Упрямая, она старалась довести любое дело до конца. – Так в чем состоит помощь?
Он указал на ее обнаженные руки. Мелкая сыпь разбросалась до самых локтей.
– А, это, – отмахнулась она. – Я была у терапевта. Ничего опасного. Видно, кислого съела, надо димедрольчику попить. А вообще давай попробуй, уйми мои муки хотя бы так.
Кронид точными движениями кончиков пальцев дотронулся до обеих сторон позвоночника, нажал, потом опустил их в углубление ключиц и после слегка помассировал руки.
– Вот и все.
Сыпь исчезла.
– Скажи-ка ты…
Она глубже вгляделась в его лицо. Что можно увидеть, если ничего не скрывается? Чистый лист бумаги вызывает желание что-то изобразить на нем, но иногда такого желания не возникает, приходит сомнение – а так ли хорош будет рисунок, как девственная чистота и сама невинность?
Они опять мирно беседовали и пили чай с лимонником. От ухи Вика отказалась.
В этот приход она захватила с собой множество вкусных вещей и потчевала Кронида.
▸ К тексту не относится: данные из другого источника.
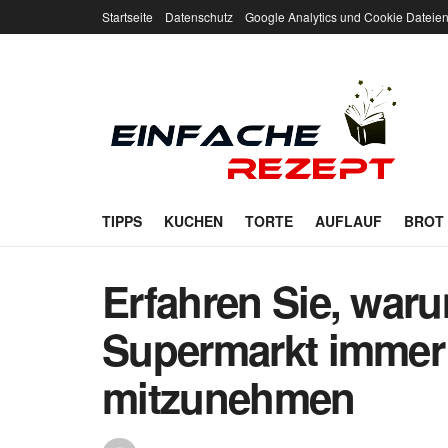
Startseite
Datenschutz
Google Analytics und Cookie Dateie
TIPPS
KUCHEN
TORTE
AUFLAUF
BROT
Erfahren Sie, waru
Supermarkt immer
mitzunehmen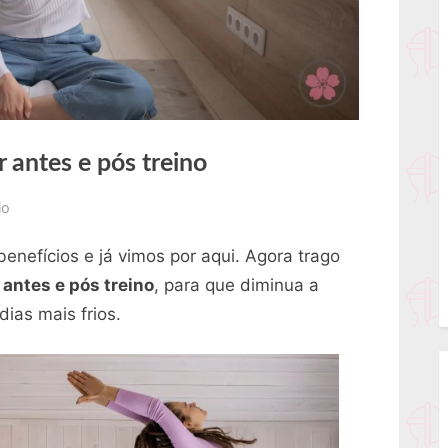
 antes e pós treino
em
io
10
enefícios e já vimos por aqui. Agora trago
motivos
para
 antes e pós treino
, para que diminua a
se
ias mais frios.
alongar
antes
e
pós
treino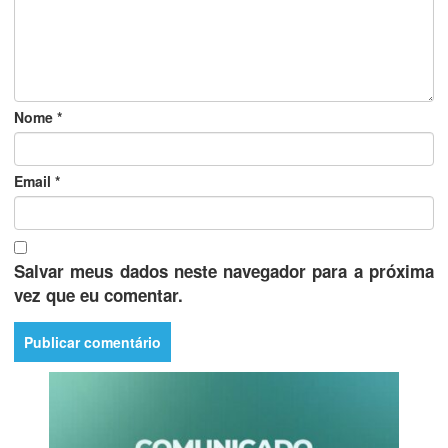
Nome
*
Email
*
Salvar meus dados neste navegador para a próxima
vez que eu comentar.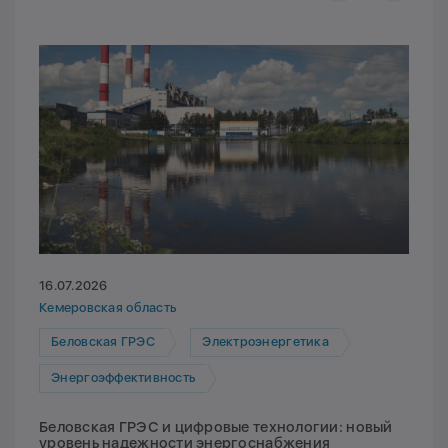
16.07.2026
Кемеровская область
Беловская ГРЭС
Электроэнергетика
Энергоэффективность
Беловская ГРЭС и цифровые технологии: новый
уровень надежности энергоснабжения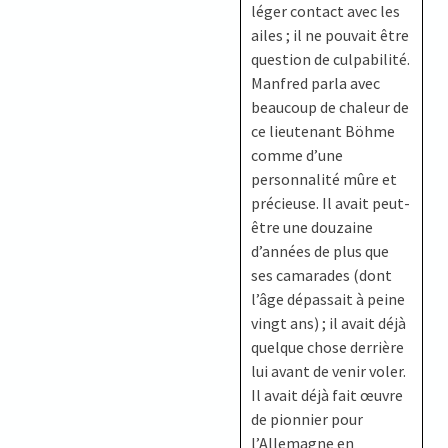
léger contact avec les
ailes ; il ne pouvait être
question de culpabilité.
Manfred parla avec
beaucoup de chaleur de
ce lieutenant Böhme
comme d’une
personnalité mûre et
précieuse. Il avait peut-
être une douzaine
d’années de plus que
ses camarades (dont
l’âge dépassait à peine
vingt ans) ; il avait déjà
quelque chose derrière
lui avant de venir voler.
Il avait déjà fait œuvre
de pionnier pour
l’Allemagne en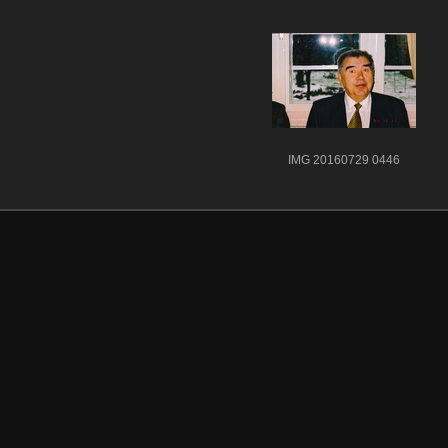
IMG 20160729 0446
Он радовался им как ребенок, но не проявил зависти к тем, кто мог есть их каждый день. Даж днесь нам хлеб наш насущный – только и всего. Пармен приучил его радоваться тому, что есть, и обходиться малым. «Сытость, – говорил он, – будит леность, а леность – глупость».
От гусиного паштета он отказался:
– Всевышний не велел кушать мяса животных. Дедушка Пармен никогда его не пробовал.
– Гос-поди, – ответила она, уплетая паштет за обе щеки. – А нам, смертным, не повредит.
Он промолчал. Они уже спорили на эту тему, вернее, Кронид объяснял, почему нельзя есть мясо теплокровных, это она спорила, упрямо и обижающе, просто потому, что хотелось есть, а он, как тот долдон с амвона, нахватался библейских запретов и лишает себя радости.
– Вот поэтому у тебя твоя роскошная штуковина и бездействует, – уколола она, и Кронид почувствовал жгучий стыд.
– Ну съешь, а? – испытывала Вика. – А потом в теплую постельку рядышком, и ка-ак свершится чудо!
– Чудес не бывает, – прятал глаза Кронид. Они уже укладывались вместе, оба голые, она прижималась к нему, обцеловывала с головы до ног, восхищаясь его телом и запахом младенца. «И ты меня целуй, куда хочешь целуй», – страстно шептала она, но губы его были сухими, он тыкался как щенок во все места, смущался, и она сама прекращала эти опыты.
– Ты хоть что-нибудь чувствуешь? – спрашивала она, вскакивая, как всегда в таких случаях, возбужденная и взвинченная.
Честный Кронид отвечал, как думал:
– Я тебя не понимаю. Не знаю, чего тебе надо. Дедушка Пармен говорил, что…
– Заладил! – обрывала она. – Положить бы твоего деда рядом с тобой, чтобы подсказывал, что бабе надо.
И все же она не решалась сказать напрямую, грубым определяющим словом убить в Кронидс то, что особенно прельщало ее в нем. Старая, как бабушкин капор, наивность, утраченная ныне совсем. Вечно юная и недосягаемая. Старое – это надежно забытое новое…
Попытки продолжались. Всю ночь она теребила Кронида, вскакивала взвинченная и уходила в туманную морось с мешками под глазами, злющая и решительная.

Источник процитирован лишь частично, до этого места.